You are right, of course…and the best way to deal with the problem if the site is not easily accessible. I fully expect the fan to fail eventually. All I need to do is grab another one in the basement, walk into the garage, and replace it.
An important fun factor for me is tinkering, specially with unorthodox, cheap solutions.
It all depends where the Pi is sited. Heat is always to be taken into account. All conditions being the same, the RPi4 generates more heat.
Writing vanila Raspbian to micrSD card and enabling SSH is same effort as writing Piaware image. The only additional steps are packaage install of piaware & dump1090-fa
To make the package intall very easy, yesterday I wrote a bash script which makes package install on vanila Raspbian just a matter of copy-pating the following bash script into SSH console.
This script not only installs packages, but at the end asks for user to input feeder-id and sets this id in /etc/piaware.conf when Enter key is pressed. If no feeder-id is entered, the script advises user to go to claims page and exits with “installation completed” announcement.
I will shortly add to the bash script code which will ask user to input WiFi credentials (ssid, password, country code) and save it in file /etc/wpa_supplicant/wpa_supplicant.conf, enabling WiFi.

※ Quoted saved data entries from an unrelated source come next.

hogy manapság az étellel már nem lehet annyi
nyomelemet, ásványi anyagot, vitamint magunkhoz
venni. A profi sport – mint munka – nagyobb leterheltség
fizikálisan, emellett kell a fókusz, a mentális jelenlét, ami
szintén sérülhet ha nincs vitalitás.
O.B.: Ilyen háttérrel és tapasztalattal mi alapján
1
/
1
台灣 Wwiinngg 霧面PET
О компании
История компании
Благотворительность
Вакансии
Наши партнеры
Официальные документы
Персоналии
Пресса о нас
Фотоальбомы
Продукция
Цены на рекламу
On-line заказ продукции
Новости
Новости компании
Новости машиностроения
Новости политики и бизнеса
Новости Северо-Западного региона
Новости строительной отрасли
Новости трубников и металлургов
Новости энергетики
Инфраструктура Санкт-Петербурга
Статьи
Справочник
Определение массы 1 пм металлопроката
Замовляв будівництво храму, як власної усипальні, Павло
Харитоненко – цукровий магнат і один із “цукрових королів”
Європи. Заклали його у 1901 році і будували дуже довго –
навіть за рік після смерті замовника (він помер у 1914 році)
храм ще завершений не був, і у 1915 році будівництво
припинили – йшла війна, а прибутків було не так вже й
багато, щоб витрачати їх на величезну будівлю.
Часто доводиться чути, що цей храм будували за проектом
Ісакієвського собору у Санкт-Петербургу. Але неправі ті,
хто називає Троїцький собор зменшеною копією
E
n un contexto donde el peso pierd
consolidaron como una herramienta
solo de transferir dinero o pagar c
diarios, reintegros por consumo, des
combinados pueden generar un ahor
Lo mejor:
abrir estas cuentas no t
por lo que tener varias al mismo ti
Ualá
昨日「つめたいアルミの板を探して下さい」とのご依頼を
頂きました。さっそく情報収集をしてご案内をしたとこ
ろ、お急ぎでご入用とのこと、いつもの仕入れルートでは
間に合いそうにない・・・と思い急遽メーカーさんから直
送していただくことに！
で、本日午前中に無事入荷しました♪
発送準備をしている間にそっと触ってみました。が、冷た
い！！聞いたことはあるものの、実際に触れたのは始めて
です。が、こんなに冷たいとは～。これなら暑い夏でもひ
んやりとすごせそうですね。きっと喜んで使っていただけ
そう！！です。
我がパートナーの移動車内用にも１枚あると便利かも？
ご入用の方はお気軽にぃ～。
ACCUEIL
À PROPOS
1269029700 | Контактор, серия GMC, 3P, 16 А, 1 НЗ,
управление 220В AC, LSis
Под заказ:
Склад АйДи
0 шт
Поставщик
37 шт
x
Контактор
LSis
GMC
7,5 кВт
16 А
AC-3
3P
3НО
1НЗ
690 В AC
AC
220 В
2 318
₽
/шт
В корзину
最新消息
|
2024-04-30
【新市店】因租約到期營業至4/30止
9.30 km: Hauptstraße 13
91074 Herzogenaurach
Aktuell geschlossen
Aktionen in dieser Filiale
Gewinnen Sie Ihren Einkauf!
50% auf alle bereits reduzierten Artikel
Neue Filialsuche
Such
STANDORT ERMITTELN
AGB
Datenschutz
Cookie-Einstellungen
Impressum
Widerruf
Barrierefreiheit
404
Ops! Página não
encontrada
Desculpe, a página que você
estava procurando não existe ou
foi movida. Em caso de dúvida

The lower the setting that gets the job done the better. It usually gives the best SNR. Avoid the MAX/-10 at all cost.
I don’t know how many different hardware configurations I tried in the past couple of years, but the best results were always with gain settings between 29.7 and 49.6.
It adjusts gain until Messages>-3dB are between 1% and 5%.
This usually equates to a good gain setting, it basically follows the guidelines of the 2nd post of this thread (Thoughts on optimizing gain).
(@abcd567 feel free to include the helper for setting gain on the console without editing a file, if you wish you can include the location changer as well though this isn’t normally needed with piaware installed)
I won’t be changing the configuration of my stations anytime soon, as I’m trying to beat my old record for planes seen. Finally, after a long time, looks like it’ll happen. If it does happen, it’ll confirm what I have been saying about how critical the placement of an indoor antenna can be.
As for the NooElec and RTL-SDR Blog LNA working together, I don’t foresee any problems. If I recall, the NooElec has enough ‘juice’ to feed the LNA.
On my second station, which is outperforming my main station right now, I’m using a much maligned eBay LNA. It all depends how you ‘pair’ it, I guess. The eBay LNA is placed after a dark blue FA filter.
Well, i am using a very basic indoor antenna located in my home office under the roof. I moved the antenna to the left of the window, in front of the window, to the right
I also changed the height of the antenna from bottom to the upper end of the window, closed to the ceiling.
After several tests i found out that it’s placed best on the left, approx 50cm below the ceiling.
Any other position is giving a slightly lower message rate.
What i did not do is long term monitoring per position, but i assume i’ve found the best position indoor, this is confirmed by the max range and the current range which are close to each other.
Any other improvement would require an outdoor antenna
I only have two small gaps to the north and to the south, but this needs also an outdoor antenna.
3B+ with and without a POE unit with fan (CPU not doing a lot). I removed it to use it on an RPI4.
I ordered some heatsink liquid adhesive. It should arrive tomorrow.
I plan to use it on the RPI4s and maybe a 3B+ or two. I read a few articles that suggested adhesive was better than the tape.
Much better thermal conductivity by thinner heat transfer medium alone almost.
Apply almost too thin and clamp with reasonable force until cured would be my guess, but i’m sure you’ve read something from people who tried it.
Maybe there are some problem with thermal expansion which require the glue to be a certain thickness.
Also non-removable obviously.
My orange stick and Pi 3b+ arrived day before yesterday and are now working. I used the following to guide me and it worked wonderfully. Thank you abcd567!
Added FA software (using script), updated OS, added SSH and VNC from the GUI, configured the WIFI, and chopped it’s head off, and stuck it in a South facing window.
Messed up one time by adding my site ID when I really wanted two sites. One of them to play with.and one for “production”…
Now I am going to use your script to do the gain. We will see what happens.
Thanks to all.
One other small item was I tried to partition the SD card before I realized I just needed to write the image as balenaEtcher did that for me. After booting the OS corrected something with the boot sectors/partition of the card and away we went.
One last edit about heat. I used the FLIRC metal case. It comes with a sticky thermal pad to connect the top of the CPU to the case. I used a test that calculates prime numbers up to 125000 on all cores. Never got above 60C.
In above guide, I have now added detailed method for enabling WiFi in Raspbian image right from first boot. This is done immediately after writing Raspbian image, and while the microSD card is still in the card reader of Desktop/Laptop.
Yes I noted the instruction about SSH file but was unable to get past the security warning about password for SSH when booting. (keyboard and mouse would notwork probably because drivers were not loaded) But I was able to boot to the GUI and add SSH, VNC, and Network with a working keyboard and mouse. (I assume a complete boot enabled the previously non-working hardware.)